Tanto la novela como el filme arrancan con la visión nostálgica de su protagonista rememorando los años universitarios en la agrietada sociedad japonesa de los años 60 mientras la canción suena de fondo. El sueño de enamorar a una muchacha que sufre un trastorno de personalidad es la base para desplegar ese añorado recuerdo de una Tokio que el autor vivió en sus carnes, tal vez distanciándose de los enfrentamientos y manifestaciones más violentas, pero que evoca como momento glorioso para los grandes cambios que transformarían, no solo la ciudad, sino también la sociedad japonesa. El Toru Watanabe que en la novela se vuelve más cercano a la imagen que muchos tenemos imaginada del Murakami real, en la película se vuelve más distante y adopta un comportamiento más derrotista.

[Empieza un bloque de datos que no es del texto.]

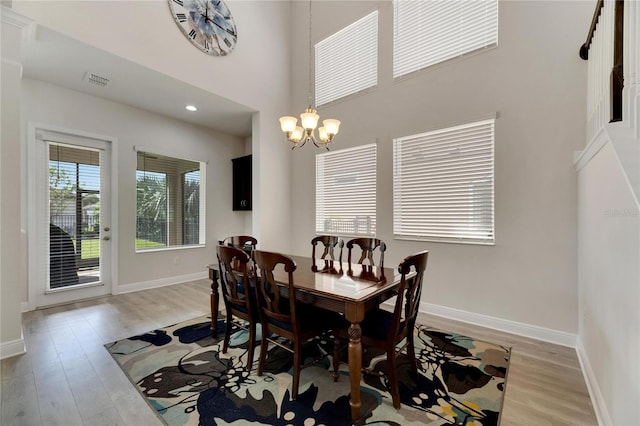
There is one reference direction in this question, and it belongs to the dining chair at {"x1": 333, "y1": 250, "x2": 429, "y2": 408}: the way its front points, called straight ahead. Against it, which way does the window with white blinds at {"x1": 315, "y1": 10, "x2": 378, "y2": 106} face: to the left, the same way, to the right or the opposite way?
to the left

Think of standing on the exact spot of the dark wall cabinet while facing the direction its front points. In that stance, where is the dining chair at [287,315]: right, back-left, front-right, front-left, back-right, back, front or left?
front-left

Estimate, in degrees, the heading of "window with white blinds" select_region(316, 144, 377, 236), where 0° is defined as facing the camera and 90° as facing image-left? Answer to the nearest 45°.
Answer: approximately 45°

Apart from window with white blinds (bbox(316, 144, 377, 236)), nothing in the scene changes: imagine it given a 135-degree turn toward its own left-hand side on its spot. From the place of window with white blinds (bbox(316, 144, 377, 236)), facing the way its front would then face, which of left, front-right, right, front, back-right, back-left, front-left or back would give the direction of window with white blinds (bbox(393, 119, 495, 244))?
front-right

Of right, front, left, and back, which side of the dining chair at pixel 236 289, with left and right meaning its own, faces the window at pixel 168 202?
left

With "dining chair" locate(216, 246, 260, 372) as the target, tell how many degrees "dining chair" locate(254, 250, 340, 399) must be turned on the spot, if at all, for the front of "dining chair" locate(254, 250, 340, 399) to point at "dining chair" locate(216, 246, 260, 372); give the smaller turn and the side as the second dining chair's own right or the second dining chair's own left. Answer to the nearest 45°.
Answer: approximately 90° to the second dining chair's own left

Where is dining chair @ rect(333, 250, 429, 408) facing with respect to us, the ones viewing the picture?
facing away from the viewer and to the left of the viewer
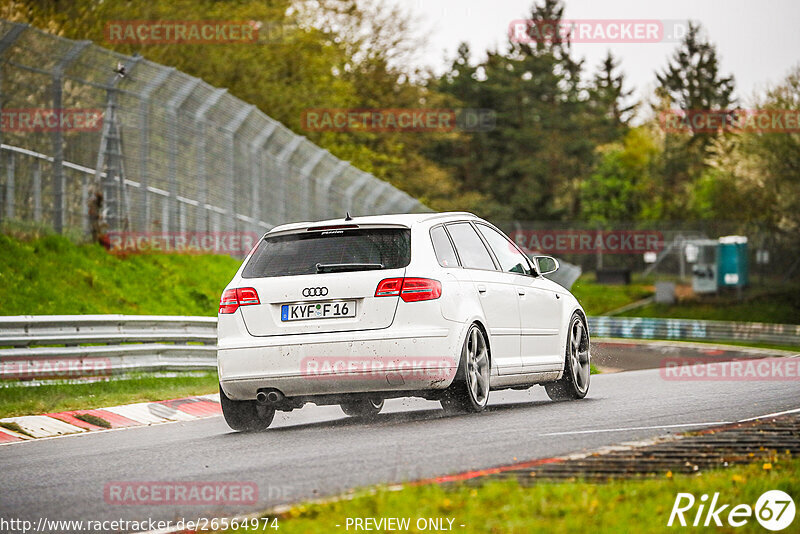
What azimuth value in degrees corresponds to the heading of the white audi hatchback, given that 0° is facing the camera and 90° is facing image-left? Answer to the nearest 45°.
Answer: approximately 225°

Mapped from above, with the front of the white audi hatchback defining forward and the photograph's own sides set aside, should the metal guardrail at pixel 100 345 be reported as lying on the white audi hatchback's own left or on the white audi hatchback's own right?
on the white audi hatchback's own left

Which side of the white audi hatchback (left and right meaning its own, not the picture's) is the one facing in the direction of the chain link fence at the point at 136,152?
left
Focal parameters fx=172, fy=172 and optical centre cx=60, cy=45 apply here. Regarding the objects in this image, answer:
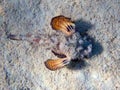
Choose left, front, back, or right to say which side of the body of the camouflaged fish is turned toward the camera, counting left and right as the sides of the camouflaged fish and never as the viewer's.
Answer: right
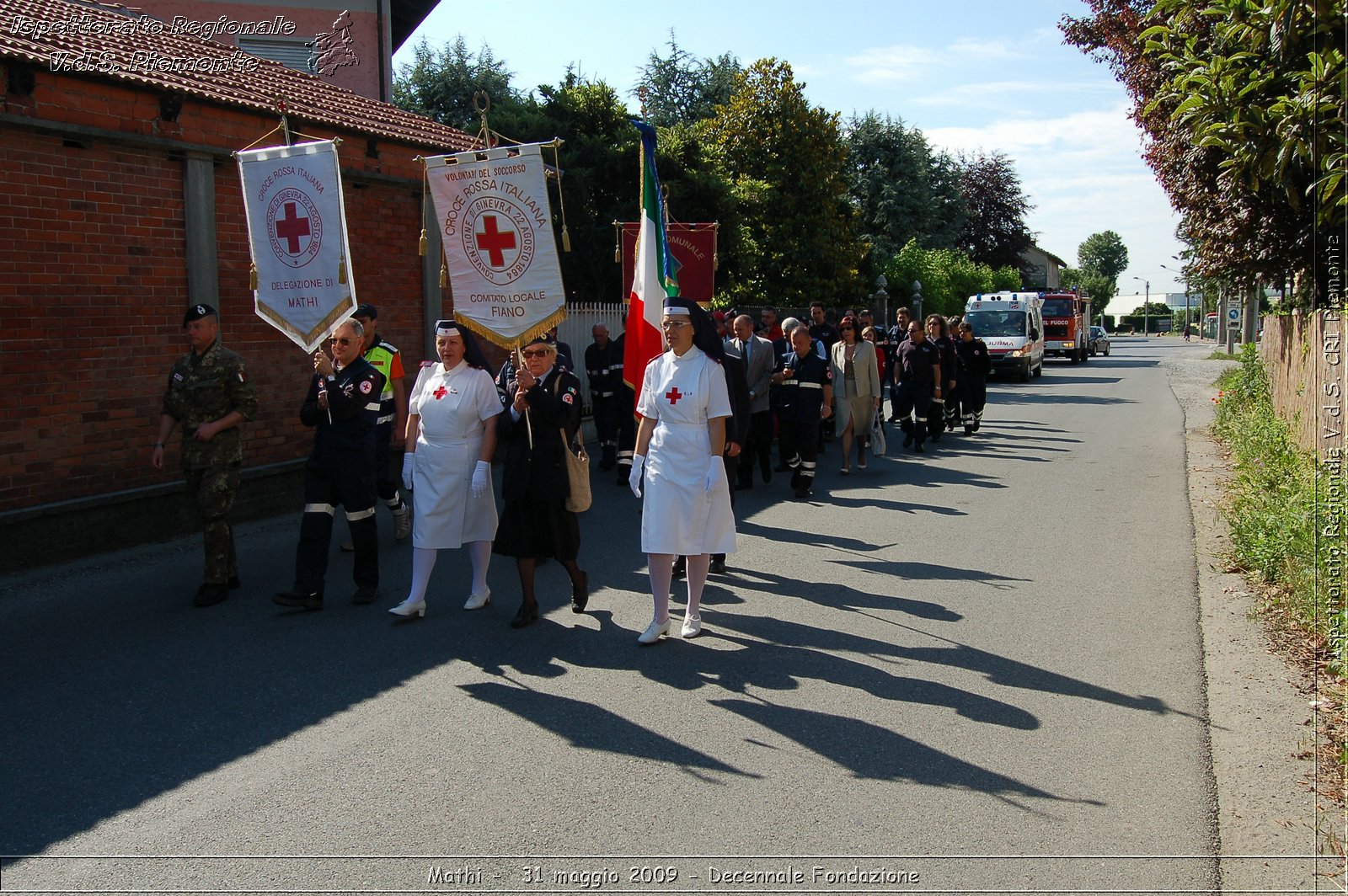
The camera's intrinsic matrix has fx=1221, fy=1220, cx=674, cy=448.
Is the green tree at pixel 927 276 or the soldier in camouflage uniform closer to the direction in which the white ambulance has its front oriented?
the soldier in camouflage uniform

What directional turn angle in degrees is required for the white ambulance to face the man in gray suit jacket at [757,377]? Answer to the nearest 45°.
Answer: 0° — it already faces them

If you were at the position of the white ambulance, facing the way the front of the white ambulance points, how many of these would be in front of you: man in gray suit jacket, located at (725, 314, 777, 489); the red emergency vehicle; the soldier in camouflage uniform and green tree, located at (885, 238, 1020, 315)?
2

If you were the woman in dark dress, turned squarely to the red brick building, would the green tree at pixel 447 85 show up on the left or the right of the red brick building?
right

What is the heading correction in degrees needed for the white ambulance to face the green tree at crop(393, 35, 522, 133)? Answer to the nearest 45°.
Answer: approximately 90° to its right

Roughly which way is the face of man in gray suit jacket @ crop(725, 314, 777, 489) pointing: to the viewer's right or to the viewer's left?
to the viewer's left

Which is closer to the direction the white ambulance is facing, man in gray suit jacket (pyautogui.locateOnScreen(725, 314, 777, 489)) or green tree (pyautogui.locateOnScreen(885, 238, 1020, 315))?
the man in gray suit jacket

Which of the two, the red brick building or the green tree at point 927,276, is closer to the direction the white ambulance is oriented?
the red brick building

Por cierto, no sería la última vez que Murakami emplea un tema de los Beatles: Drive my Car (incluida en el mismo álbum), las vivencias de un peculiar actor que ensaya sus obras en un Saab 900 amarillo mientras le confiesa a su chófer toda clase de secretos pecaminosos (el relato está incluido en el recopilatorio Hombres sin mujeres y justo se acaba de presentar su versión cinematografía a cargo de Ryusuke Hashiguchi).
Siguiendo con esa Tokio que ya no existe, ese hedonismo que se intuye en Tokio Blues era un espejismo ante las grandes turbas urbanas propiciadas por los zengakuren (movimientos de extrema izquierda estudiantil). El impulso de una nueva ola cinematográfica que partía de cero, que construía sus discursos fílmicos con la realidad del momento, puro cinema verité, y que no tomaba prestado ningún material literario ajeno. Con excepciones, claro está. Nagisa Oshima se aventuró con La presa (1961) de Kenzaburo Oe, donde cuestionaba el concepto de “raza” en pleno contexto bélico: un piloto negro es abatido en combate y su aparato cae justo al lado de una pequeña villa montañosa; allí será encerrado en un viejo granero y será objeto de estudio por parte de los aldeanos. En 1967 también firmaría el manga Ninja Bugeicho de Sanpei Shirato viñeta a viñeta, demostrando así la cadencia y secuenciación cinematográfica del manga, una obra que en papel se erigiría además como referente para los revolucionarios y agitados universitarios tokiotas. Al final, esas sublevaciones quedaron mitigadas o se evaporaron, y ni el amor triunfó. Solo el recuerdo distorsionado de una época que se antoja agridulce para los que la experimentaron, como apunta Murakami en su novela más mainstream.